I surely hear a lot of talk these days about success in setting new-business appointments. Sales managers often say with a degree of pride, “Our team set 28 appointments last week.” Or, “We had a very good appointment-setting session and got 31 new appointments in only two hours.”
These numbers are impressive, and the logical sequence of events from there would be a steady increase in new business volume. But, too often, when those new business metrics come in, the cause and effect doesn’t exist. New business does not spike as one would expect after four straight weeks of appointment setting.
So, what is wrong?
The all-too-common trend above is an indication that something is falling apart in the early steps of the sales process. Savvy sales managers need to know what that is. Here are three metrics you should be tracking to see how well your sales team is converting appointments to sales:
- How many of the appointments set actually happened? When you peel back the layers, you see that an alarmingly high percentage of appointments accepted never happen. Why not? Well, maybe the sales team is not reporting as candidly as they should be. Perhaps some of those “appointments” were not as concrete as they thought. Or, the Valid Business Reason for the appointment was not as compelling to the prospect as it should have been, so the prospect canceled the meeting as soon as something else reasonably important came up.
- Of the appointments completed, from how many of those prospects do we have an assignment? Prospects only buy when there is a problem to be solved or an opportunity not yet realized. Was your salesperson successful in sharing an insight about that prospect’s business that led to conversation about problems and opportunities? Did they ask for an assignment from that prospect for which they could develop a tailored solution? Or, did they just share some insights, ask a few questions, and leave without an assignment? You need to know. The number of assignments from prospects is one of the best indicators of future business.

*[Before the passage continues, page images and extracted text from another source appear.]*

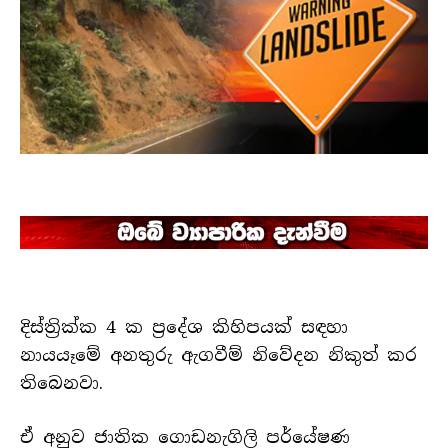
දිස්ත්‍රික්ක 4 ක ප්‍රදේශ කිහිපයක් සඳහා
නායයෑමේ අනතුරු ඇගවීම් නිවේදන නිකුත් කර
තිබෙනවා.
ඒ අනුව ජාතික ගොඩනැගිලි පර්යේෂණ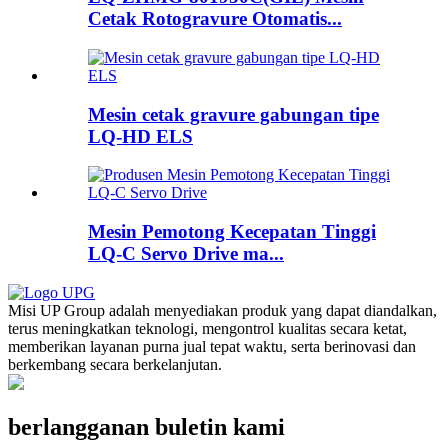
Cetak Rotogravure Otomatis...
Mesin cetak gravure gabungan tipe
LQ-HD ELS
Mesin Pemotong Kecepatan Tinggi
LQ-C Servo Drive ma...
Misi UP Group adalah menyediakan produk yang dapat diandalkan,
terus meningkatkan teknologi, mengontrol kualitas secara ketat,
memberikan layanan purna jual tepat waktu, serta berinovasi dan
berkembang secara berkelanjutan.
berlangganan buletin kami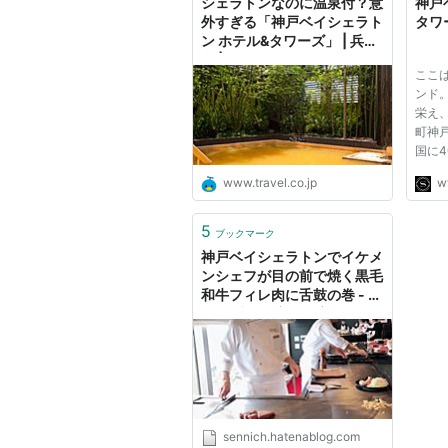
シェラトンなのに温泉付？意
神戸
外すぎる「神戸ベイシェラト
タワ
ン ホテル&タワーズ」 | 兵庫
県 | トラベルjp 旅行ガイド
ここ
ンド
栄え
町神戸
国に
るワ
www.travel.co.jp
w
ラト
の良
織り
5
ブックマーク
出逢
神戸ベイシェラトンでイケメ
さ...
ンシェフが目の前で焼く黒毛
和牛フィレ肉に舌鼓の巻 - 千
日のブログ 家と住宅ローン
のはてな？に答える
sennich.hatenablog.com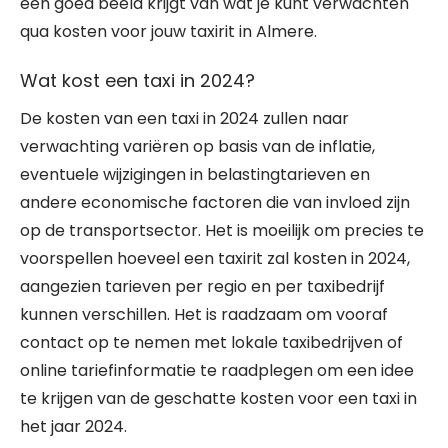
een goed beeld krijgt van wat je kunt verwachten
qua kosten voor jouw taxirit in Almere.
Wat kost een taxi in 2024?
De kosten van een taxi in 2024 zullen naar
verwachting variëren op basis van de inflatie,
eventuele wijzigingen in belastingtarieven en
andere economische factoren die van invloed zijn
op de transportsector. Het is moeilijk om precies te
voorspellen hoeveel een taxirit zal kosten in 2024,
aangezien tarieven per regio en per taxibedrijf
kunnen verschillen. Het is raadzaam om vooraf
contact op te nemen met lokale taxibedrijven of
online tariefinformatie te raadplegen om een idee
te krijgen van de geschatte kosten voor een taxi in
het jaar 2024.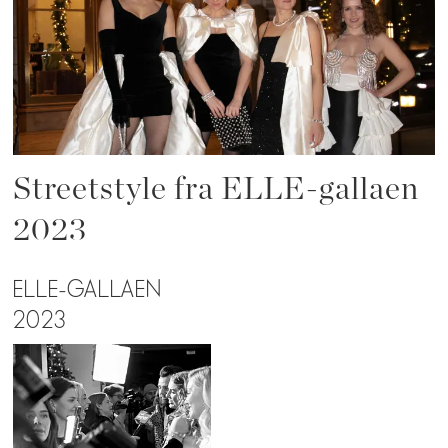
Streetstyle fra ELLE-gallaen
2023
ELLE-GALLAEN
2023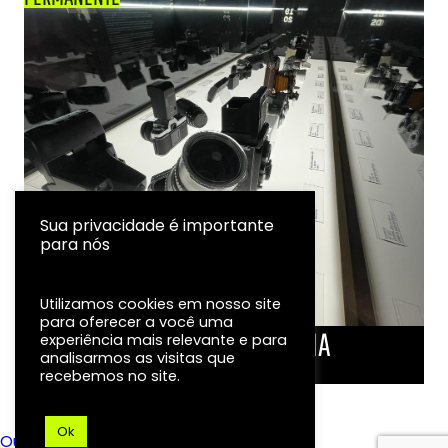
Sua privacidade é importante
para nós
Utilizamos cookies em nosso site
para oferecer a você uma
LINHA DO TEMPO DA FOTOGRAFIA
experiência mais relevante e para
analisarmos as visitas que
EXPOSIÇÃO
recebemos no site.
Ok
Ouvidoria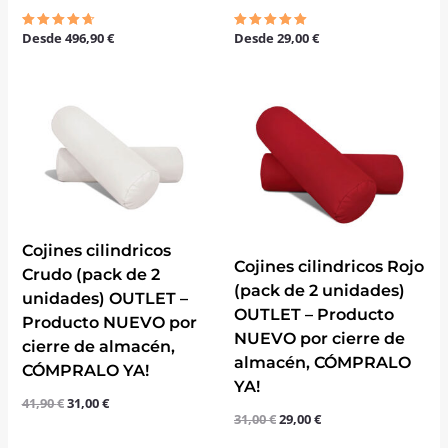
Desde
496,90
€
Desde
29,00
€
Valorado
Valorado
con
con
4.67
5.00
de 5
de 5
El
El
El
El
precio
precio
precio
precio
original
actual
original
actual
era:
es:
era:
es:
41,90 €.
31,00 €.
31,00 €.
29,00 €.
Cojines cilindricos
Cojines cilindricos Rojo
Crudo (pack de 2
(pack de 2 unidades)
unidades) OUTLET –
OUTLET – Producto
Producto NUEVO por
NUEVO por cierre de
cierre de almacén,
almacén, CÓMPRALO
CÓMPRALO YA!
YA!
41,90
€
31,00
€
31,00
€
29,00
€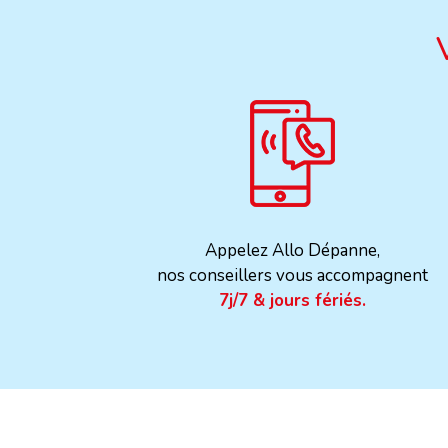
Appelez Allo Dépanne,
nos conseillers vous accompagnent
7j/7 & jours fériés.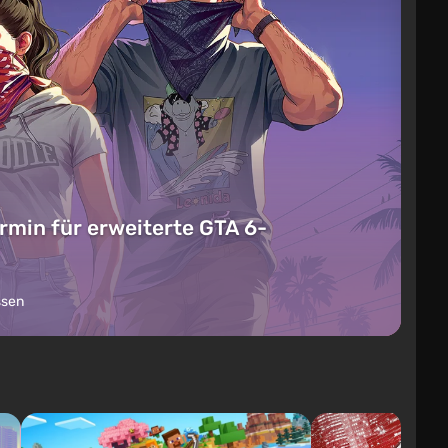
rmin für erweiterte GTA 6-
ssen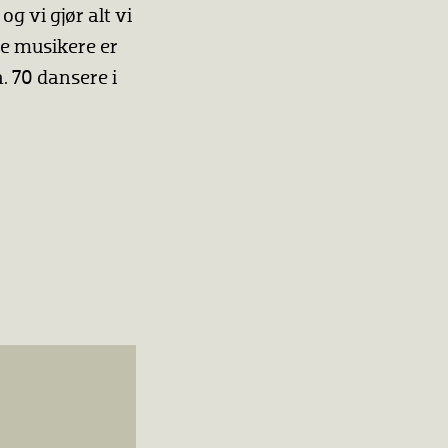
g vi gjør alt vi
e musikere er
. 70 dansere i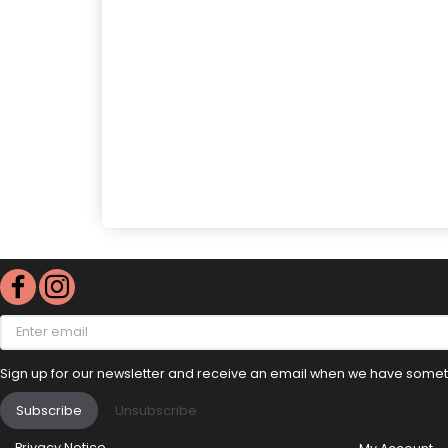
Enter
email
Sign up for our newsletter and receive an email when we have someth
Subscribe
Unsubscribe
Privacy Notice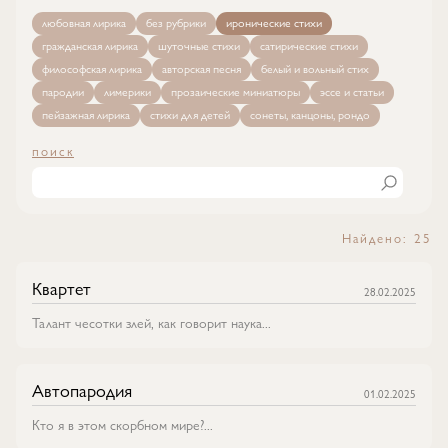
любовная лирика
без рубрики
иронические стихи
гражданская лирика
шуточные стихи
сатирические стихи
философская лирика
авторская песня
белый и вольный стих
пародии
лимерики
прозаические миниатюры
эссе и статьи
пейзажная лирика
стихи для детей
сонеты, канцоны, рондо
поиск
Найдено: 25
Квартет
28.02.2025
Талант чесотки злей, как говорит наука...
Автопародия
01.02.2025
Кто я в этом скорбном мире?...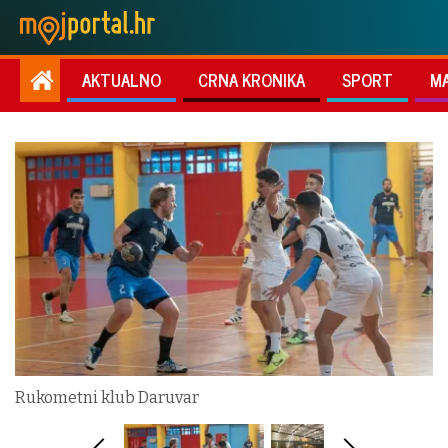
AKTUALNO
CRNA KRONIKA
SPORT
M
Rukometni klub Daruvar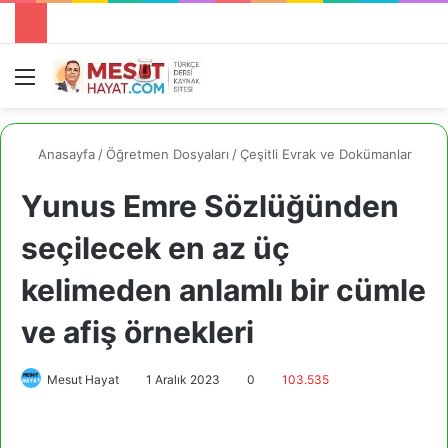
Menü
A
Anasayfa
/
Öğretmen Dosyaları
/
Çeşitli Evrak ve Dokümanlar
Yunus Emre Sözlüğünden
seçilecek en az üç
kelimeden anlamlı bir cümle
ve afiş örnekleri
Mesut Hayat
1 Aralık 2023
0
103.535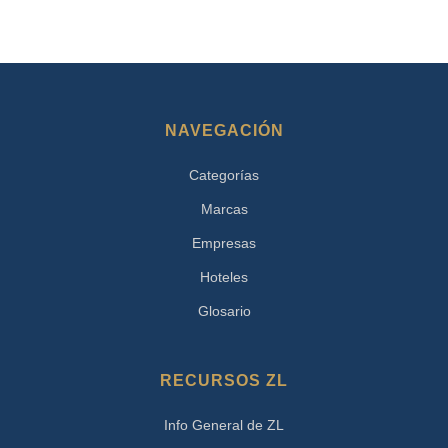
NAVEGACIÓN
Categorías
Marcas
Empresas
Hoteles
Glosario
RECURSOS ZL
Info General de ZL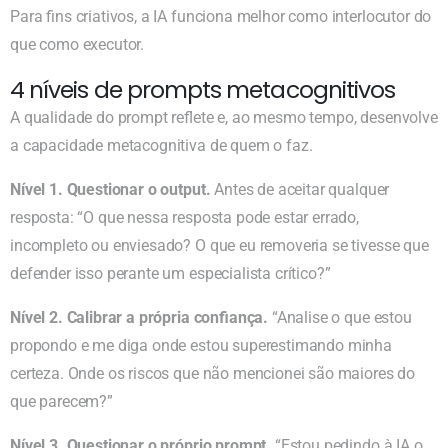
Para fins criativos, a IA funciona melhor como interlocutor do
que como executor.
4 níveis de prompts metacognitivos
A qualidade do prompt reflete e, ao mesmo tempo, desenvolve
a capacidade metacognitiva de quem o faz.
Nível 1. Questionar o output.
Antes de aceitar qualquer
resposta: “O que nessa resposta pode estar errado,
incompleto ou enviesado? O que eu removeria se tivesse que
defender isso perante um especialista crítico?”
Nível 2. Calibrar a própria confiança.
“Analise o que estou
propondo e me diga onde estou superestimando minha
certeza. Onde os riscos que não mencionei são maiores do
que parecem?”
Nível 3. Questionar o próprio prompt.
“Estou pedindo à IA o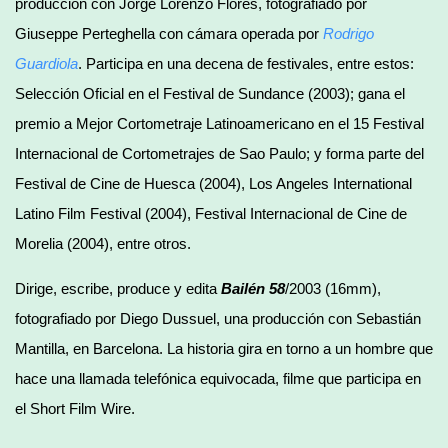
producción con Jorge Lorenzo Flores, fotografiado por
Giuseppe Perteghella con cámara operada por
Rodrigo
Guardiola
. Participa en una decena de festivales, entre estos:
Selección Oficial en el Festival de Sundance (2003); gana el
premio a Mejor Cortometraje Latinoamericano en el 15 Festival
Internacional de Cortometrajes de Sao Paulo; y forma parte del
Festival de Cine de Huesca (2004), Los Angeles International
Latino Film Festival (2004), Festival Internacional de Cine de
Morelia (2004), entre otros.
Dirige, escribe, produce y edita
Bailén 58
/2003 (16mm),
fotografiado por Diego Dussuel, una producción con Sebastián
Mantilla, en Barcelona. La historia gira en torno a un hombre que
hace una llamada telefónica equivocada, filme que participa en
el Short Film Wire.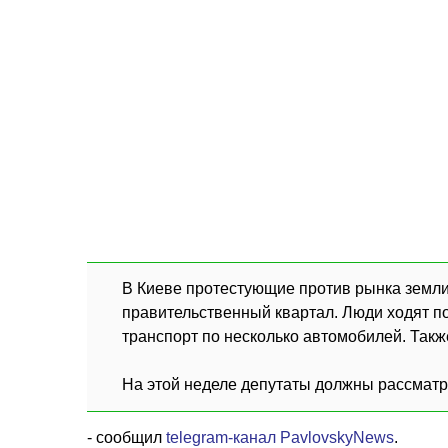
В Киеве протестующие против рынка земли
правительственный квартал. Люди ходят по
транспорт по несколько автомобилей. Так
На этой неделе депутаты должны рассматри
- сообщил
telegram-канал PavlovskyNews
.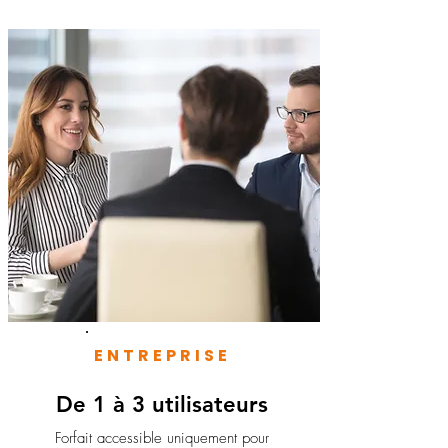
ENTREPRISE
De 1 à 3 utilisateurs
Forfait accessible uniquement pour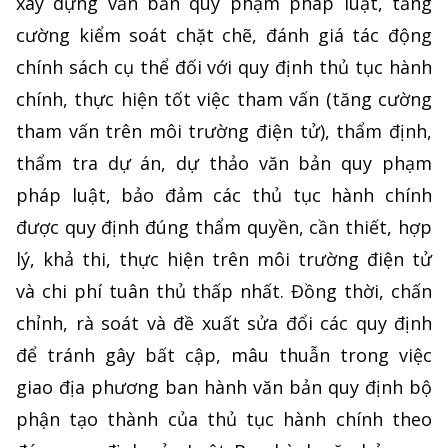
xây dựng văn bản quy phạm pháp luật, tăng
cường kiểm soát chặt chẽ, đánh giá tác động
chính sách cụ thể đối với quy định thủ tục hành
chính, thực hiện tốt việc tham vấn (tăng cường
tham vấn trên môi trường điện tử), thẩm định,
thẩm tra dự án, dự thảo văn bản quy phạm
pháp luật, bảo đảm các thủ tục hành chính
được quy định đúng thẩm quyền, cần thiết, hợp
lý, khả thi, thực hiện trên môi trường điện tử
và chi phí tuân thủ thấp nhất. Đồng thời, chấn
chỉnh, rà soát và đề xuất sửa đổi các quy định
để tránh gây bất cập, mâu thuẫn trong việc
giao địa phương ban hành văn bản quy định bộ
phận tạo thành của thủ tục hành chính theo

- For those prospects that did give us an assignment, have we built a tailored plan? Or, did your salesperson or support people just go to the shared drive and vomit out a large number of graphically-rich, but generic slides? That will result in a “no-answer” for sure. The proposal falls into a black hole and the opportunity fades away. If your salesperson had an assignment for which the prospect is anxious for a solution, AND a real solution rather than a product pitch, new business would be up for sure.
Try monitoring these three important metrics for even a month. It will be instructive, and you will learn a lot about how efficient your sales team actually is in converting appointments to sales (and where they need help).